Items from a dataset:
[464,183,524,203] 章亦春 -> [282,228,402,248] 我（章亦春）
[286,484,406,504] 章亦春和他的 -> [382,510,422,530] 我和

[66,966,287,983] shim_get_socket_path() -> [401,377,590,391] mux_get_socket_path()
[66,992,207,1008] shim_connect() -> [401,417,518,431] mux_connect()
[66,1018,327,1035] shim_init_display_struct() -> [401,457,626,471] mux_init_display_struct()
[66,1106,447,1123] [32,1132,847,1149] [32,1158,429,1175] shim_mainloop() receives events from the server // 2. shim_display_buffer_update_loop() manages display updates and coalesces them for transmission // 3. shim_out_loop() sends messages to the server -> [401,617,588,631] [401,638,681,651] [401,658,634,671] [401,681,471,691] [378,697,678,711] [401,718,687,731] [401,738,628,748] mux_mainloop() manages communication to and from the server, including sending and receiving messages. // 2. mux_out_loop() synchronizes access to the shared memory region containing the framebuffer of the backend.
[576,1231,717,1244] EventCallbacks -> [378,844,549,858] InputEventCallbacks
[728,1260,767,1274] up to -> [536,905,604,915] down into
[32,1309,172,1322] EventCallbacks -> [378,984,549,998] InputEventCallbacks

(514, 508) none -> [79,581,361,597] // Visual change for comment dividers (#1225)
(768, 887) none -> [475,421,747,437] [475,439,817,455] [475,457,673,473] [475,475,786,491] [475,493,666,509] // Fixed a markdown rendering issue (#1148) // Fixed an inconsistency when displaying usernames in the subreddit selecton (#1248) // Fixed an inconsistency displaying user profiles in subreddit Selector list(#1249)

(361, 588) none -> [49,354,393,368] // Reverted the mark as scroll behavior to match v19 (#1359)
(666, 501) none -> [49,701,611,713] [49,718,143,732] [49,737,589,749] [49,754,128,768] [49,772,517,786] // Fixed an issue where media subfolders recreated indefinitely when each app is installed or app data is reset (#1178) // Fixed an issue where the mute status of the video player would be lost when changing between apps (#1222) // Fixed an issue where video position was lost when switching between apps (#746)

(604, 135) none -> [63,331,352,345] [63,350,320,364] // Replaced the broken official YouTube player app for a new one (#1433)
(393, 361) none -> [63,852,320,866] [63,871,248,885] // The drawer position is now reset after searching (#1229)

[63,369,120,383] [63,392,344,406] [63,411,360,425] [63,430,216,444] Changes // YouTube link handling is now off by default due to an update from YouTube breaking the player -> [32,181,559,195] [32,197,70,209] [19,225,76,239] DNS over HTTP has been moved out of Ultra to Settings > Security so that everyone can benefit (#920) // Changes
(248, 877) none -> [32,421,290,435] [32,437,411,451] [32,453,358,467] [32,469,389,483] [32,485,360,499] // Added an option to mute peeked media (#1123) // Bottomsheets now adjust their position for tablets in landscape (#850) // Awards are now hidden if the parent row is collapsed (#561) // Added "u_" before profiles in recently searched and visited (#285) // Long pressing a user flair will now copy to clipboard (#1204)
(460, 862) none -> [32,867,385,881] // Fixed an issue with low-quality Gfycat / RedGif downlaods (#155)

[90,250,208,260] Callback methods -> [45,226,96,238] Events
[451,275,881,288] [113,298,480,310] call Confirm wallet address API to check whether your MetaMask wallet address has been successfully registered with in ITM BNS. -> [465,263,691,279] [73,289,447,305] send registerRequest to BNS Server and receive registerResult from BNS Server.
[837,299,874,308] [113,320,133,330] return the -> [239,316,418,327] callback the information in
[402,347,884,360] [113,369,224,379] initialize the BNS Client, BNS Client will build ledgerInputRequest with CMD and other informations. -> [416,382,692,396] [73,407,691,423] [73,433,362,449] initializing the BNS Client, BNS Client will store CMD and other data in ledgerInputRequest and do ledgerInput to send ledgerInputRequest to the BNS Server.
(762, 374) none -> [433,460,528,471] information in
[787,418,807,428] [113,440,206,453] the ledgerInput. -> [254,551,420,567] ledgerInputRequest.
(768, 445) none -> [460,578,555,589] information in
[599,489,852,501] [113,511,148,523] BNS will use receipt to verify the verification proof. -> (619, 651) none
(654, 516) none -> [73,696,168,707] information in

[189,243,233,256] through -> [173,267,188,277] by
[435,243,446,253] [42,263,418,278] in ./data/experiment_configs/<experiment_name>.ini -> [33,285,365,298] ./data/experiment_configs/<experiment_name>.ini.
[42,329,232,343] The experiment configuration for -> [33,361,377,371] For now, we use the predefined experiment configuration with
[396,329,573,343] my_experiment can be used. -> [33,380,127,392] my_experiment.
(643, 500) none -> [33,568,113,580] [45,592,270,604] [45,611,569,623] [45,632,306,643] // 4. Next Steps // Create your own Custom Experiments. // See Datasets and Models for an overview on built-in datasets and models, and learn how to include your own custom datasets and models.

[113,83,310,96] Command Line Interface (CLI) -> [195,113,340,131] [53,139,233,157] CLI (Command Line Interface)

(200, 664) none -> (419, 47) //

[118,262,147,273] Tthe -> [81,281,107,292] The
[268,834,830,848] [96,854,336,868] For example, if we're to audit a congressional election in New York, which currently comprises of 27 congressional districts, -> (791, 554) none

▶ [What is expected] Copy each record from above exactly, and include every line.

▶ [Reply to the task]
[464,183,524,203] 章亦春 -> [282,228,402,248] 我（章亦春）
[286,484,406,504] 章亦春和他的 -> [382,510,422,530] 我和

[66,966,287,983] shim_get_socket_path() -> [401,377,590,391] mux_get_socket_path()
[66,992,207,1008] shim_connect() -> [401,417,518,431] mux_connect()
[66,1018,327,1035] shim_init_display_struct() -> [401,457,626,471] mux_init_display_struct()
[66,1106,447,1123] [32,1132,847,1149] [32,1158,429,1175] shim_mainloop() receives events from the server // 2. shim_display_buffer_update_loop() manages display updates and coalesces them for transmission // 3. shim_out_loop() sends messages to the server -> [401,617,588,631] [401,638,681,651] [401,658,634,671] [401,681,471,691] [378,697,678,711] [401,718,687,731] [401,738,628,748] mux_mainloop() manages communication to and from the server, including sending and receiving messages. // 2. mux_out_loop() synchronizes access to the shared memory region containing the framebuffer of the backend.
[576,1231,717,1244] EventCallbacks -> [378,844,549,858] InputEventCallbacks
[728,1260,767,1274] up to -> [536,905,604,915] down into
[32,1309,172,1322] EventCallbacks -> [378,984,549,998] InputEventCallbacks

(514, 508) none -> [79,581,361,597] // Visual change for comment dividers (#1225)
(768, 887) none -> [475,421,747,437] [475,439,817,455] [475,457,673,473] [475,475,786,491] [475,493,666,509] // Fixed a markdown rendering issue (#1148) // Fixed an inconsistency when displaying usernames in the subreddit selecton (#1248) // Fixed an inconsistency displaying user profiles in subreddit Selector list(#1249)

(361, 588) none -> [49,354,393,368] // Reverted the mark as scroll behavior to match v19 (#1359)
(666, 501) none -> [49,701,611,713] [49,718,143,732] [49,737,589,749] [49,754,128,768] [49,772,517,786] // Fixed an issue where media subfolders recreated indefinitely when each app is installed or app data is reset (#1178) // Fixed an issue where the mute status of the video player would be lost when changing between apps (#1222) // Fixed an issue where video position was lost when switching between apps (#746)

(604, 135) none -> [63,331,352,345] [63,350,320,364] // Replaced the broken official YouTube player app for a new one (#1433)
(393, 361) none -> [63,852,320,866] [63,871,248,885] // The drawer position is now reset after searching (#1229)

[63,369,120,383] [63,392,344,406] [63,411,360,425] [63,430,216,444] Changes // YouTube link handling is now off by default due to an update from YouTube breaking the player -> [32,181,559,195] [32,197,70,209] [19,225,76,239] DNS over HTTP has been moved out of Ultra to Settings > Security so that everyone can benefit (#920) // Changes
(248, 877) none -> [32,421,290,435] [32,437,411,451] [32,453,358,467] [32,469,389,483] [32,485,360,499] // Added an option to mute peeked media (#1123) // Bottomsheets now adjust their position for tablets in landscape (#850) // Awards are now hidden if the parent row is collapsed (#561) // Added "u_" before profiles in recently searched and visited (#285) // Long pressing a user flair will now copy to clipboard (#1204)
(460, 862) none -> [32,867,385,881] // Fixed an issue with low-quality Gfycat / RedGif downlaods (#155)

[90,250,208,260] Callback methods -> [45,226,96,238] Events
[451,275,881,288] [113,298,480,310] call Confirm wallet address API to check whether your MetaMask wallet address has been successfully registered with in ITM BNS. -> [465,263,691,279] [73,289,447,305] send registerRequest to BNS Server and receive registerResult from BNS Server.
[837,299,874,308] [113,320,133,330] return the -> [239,316,418,327] callback the information in
[402,347,884,360] [113,369,224,379] initialize the BNS Client, BNS Client will build ledgerInputRequest with CMD and other informations. -> [416,382,692,396] [73,407,691,423] [73,433,362,449] initializing the BNS Client, BNS Client will store CMD and other data in ledgerInputRequest and do ledgerInput to send ledgerInputRequest to the BNS Server.
(762, 374) none -> [433,460,528,471] information in
[787,418,807,428] [113,440,206,453] the ledgerInput. -> [254,551,420,567] ledgerInputRequest.
(768, 445) none -> [460,578,555,589] information in
[599,489,852,501] [113,511,148,523] BNS will use receipt to verify the verification proof. -> (619, 651) none
(654, 516) none -> [73,696,168,707] information in

[189,243,233,256] through -> [173,267,188,277] by
[435,243,446,253] [42,263,418,278] in ./data/experiment_configs/<experiment_name>.ini -> [33,285,365,298] ./data/experiment_configs/<experiment_name>.ini.
[42,329,232,343] The experiment configuration for -> [33,361,377,371] For now, we use the predefined experiment configuration with
[396,329,573,343] my_experiment can be used. -> [33,380,127,392] my_experiment.
(643, 500) none -> [33,568,113,580] [45,592,270,604] [45,611,569,623] [45,632,306,643] // 4. Next Steps // Create your own Custom Experiments. // See Datasets and Models for an overview on built-in datasets and models, and learn how to include your own custom datasets and models.

[113,83,310,96] Command Line Interface (CLI) -> [195,113,340,131] [53,139,233,157] CLI (Command Line Interface)

(200, 664) none -> (419, 47) //

[118,262,147,273] Tthe -> [81,281,107,292] The
[268,834,830,848] [96,854,336,868] For example, if we're to audit a congressional election in New York, which currently comprises of 27 congressional districts, -> (791, 554) none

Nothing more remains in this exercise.